■ ABOUT THIS TASK: Only the text of the records below belongs in the answer, copied exactly, with pictures omitted.

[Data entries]
▼

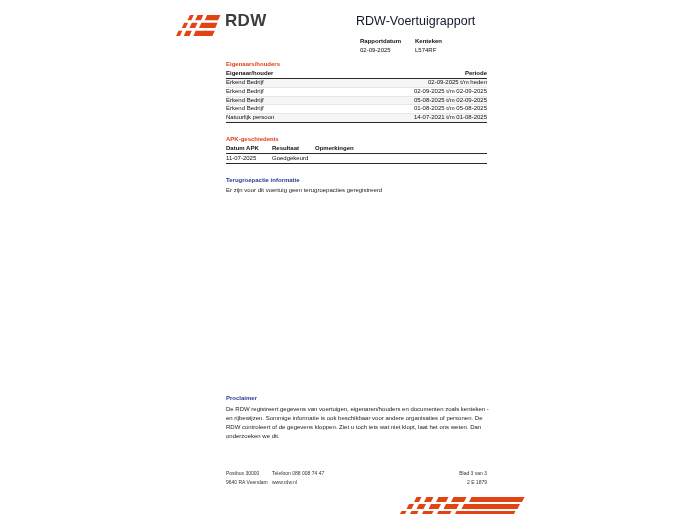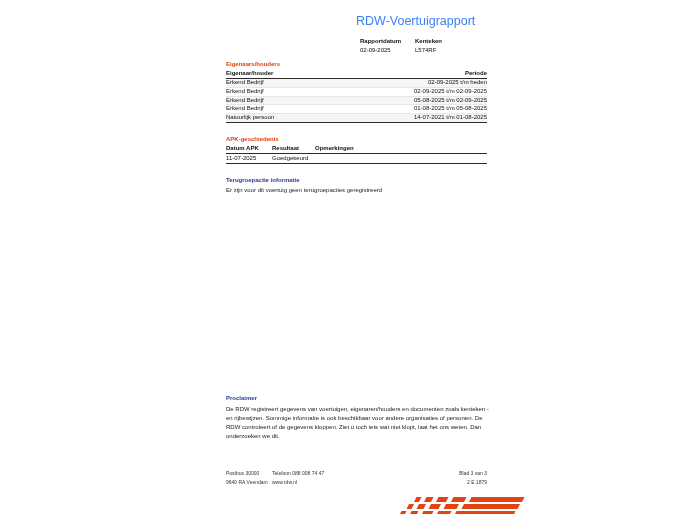--- a/index.html
+++ b/index.html
@@ -7,21 +7,21 @@
   #page{position:relative;width:685px;height:514px;background:#ffffff;overflow:hidden;
         font-family:"Liberation Sans",sans-serif;color:#111;}
   .abs{position:absolute;}
 
   
   #logo{left:176px;top:12px;display:flex;align-items:flex-start;}
   #logo svg{width:46px;height:21px;display:block;margin-top:3px;}
   #logo .word{font-size:17px;font-weight:700;color:#3d3d3d;line-height:1;margin-left:3px;letter-spacing:.3px;}
 
   
-  #title{left:356px;top:14px;font-size:12.5px;color:#3b82f6;}
+  #title{left:356px;top:14px;font-size:12.5px;color:#0f172a;}
   #meta{left:360px;top:38px;display:flex;font-size:6px;}
   #meta .mcol{width:43px;margin-right:12px;}
   #meta .lab{font-weight:700;}
   #meta .val{margin-top:2.5px;}
 
   
   .sec-heading{font-size:6px;font-weight:700;}
   .orange{color:#DE4012;}
   .blue{color:#2B3A95;}
 
@@ -58,20 +58,36 @@
 
   
   #bottom-flag{left:399px;top:497px;}
   #bottom-flag svg{width:126px;height:20px;display:block;}
 </style>
 </head>
 <body>
 
 <div id="page">
 
+  <div class="abs" id="logo">
+    <svg viewBox="0 0 96 44" aria-hidden="true">
+      <g fill="#E14313">
+        <polygon points="29,0 37,0 32,11 24,11"></polygon>
+        <polygon points="45,0 57,0 52,11 40,11"></polygon>
+        <polygon points="65,0 93,0 88,11 60,11"></polygon>
+        <polygon points="17,16 25,16 20,27 12,27"></polygon>
+        <polygon points="33,16 45,16 40,27 28,27"></polygon>
+        <polygon points="53,16 87,16 82,27 48,27"></polygon>
+        <polygon points="5,33 13,33 8,44 0,44"></polygon>
+        <polygon points="21,33 33,33 28,44 16,44"></polygon>
+        <polygon points="41,33 81,33 76,44 36,44"></polygon>
+      </g>
+    </svg>
+    <span class="word">RDW</span>
+  </div>
 
   <div class="abs" id="title">RDW-Voertuigrapport</div>
 
   <div class="abs" id="meta">
     <div class="mcol">
       <div class="lab">Rapportdatum</div>
       <div class="val">02-09-2025</div>
     </div>
     <div class="mcol">
       <div class="lab">Kenteken</div>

▲

■ EXPECTED ANSWER:
--- a/index.html
+++ b/index.html
@@ -7,21 +7,21 @@
   #page{position:relative;width:685px;height:514px;background:#ffffff;overflow:hidden;
         font-family:"Liberation Sans",sans-serif;color:#111;}
   .abs{position:absolute;}
 
   
   #logo{left:176px;top:12px;display:flex;align-items:flex-start;}
   #logo svg{width:46px;height:21px;display:block;margin-top:3px;}
   #logo .word{font-size:17px;font-weight:700;color:#3d3d3d;line-height:1;margin-left:3px;letter-spacing:.3px;}
 
   
-  #title{left:356px;top:14px;font-size:12.5px;color:#3b82f6;}
+  #title{left:356px;top:14px;font-size:12.5px;color:#0f172a;}
   #meta{left:360px;top:38px;display:flex;font-size:6px;}
   #meta .mcol{width:43px;margin-right:12px;}
   #meta .lab{font-weight:700;}
   #meta .val{margin-top:2.5px;}
 
   
   .sec-heading{font-size:6px;font-weight:700;}
   .orange{color:#DE4012;}
   .blue{color:#2B3A95;}
 
@@ -58,20 +58,36 @@
 
   
   #bottom-flag{left:399px;top:497px;}
   #bottom-flag svg{width:126px;height:20px;display:block;}
 </style>
 </head>
 <body>
 
 <div id="page">
 
+  <div class="abs" id="logo">
+    <svg viewBox="0 0 96 44" aria-hidden="true">
+      <g fill="#E14313">
+        <polygon points="29,0 37,0 32,11 24,11"></polygon>
+        <polygon points="45,0 57,0 52,11 40,11"></polygon>
+        <polygon points="65,0 93,0 88,11 60,11"></polygon>
+        <polygon points="17,16 25,16 20,27 12,27"></polygon>
+        <polygon points="33,16 45,16 40,27 28,27"></polygon>
+        <polygon points="53,16 87,16 82,27 48,27"></polygon>
+        <polygon points="5,33 13,33 8,44 0,44"></polygon>
+        <polygon points="21,33 33,33 28,44 16,44"></polygon>
+        <polygon points="41,33 81,33 76,44 36,44"></polygon>
+      </g>
+    </svg>
+    <span class="word">RDW</span>
+  </div>
 
   <div class="abs" id="title">RDW-Voertuigrapport</div>
 
   <div class="abs" id="meta">
     <div class="mcol">
       <div class="lab">Rapportdatum</div>
       <div class="val">02-09-2025</div>
     </div>
     <div class="mcol">
       <div class="lab">Kenteken</div>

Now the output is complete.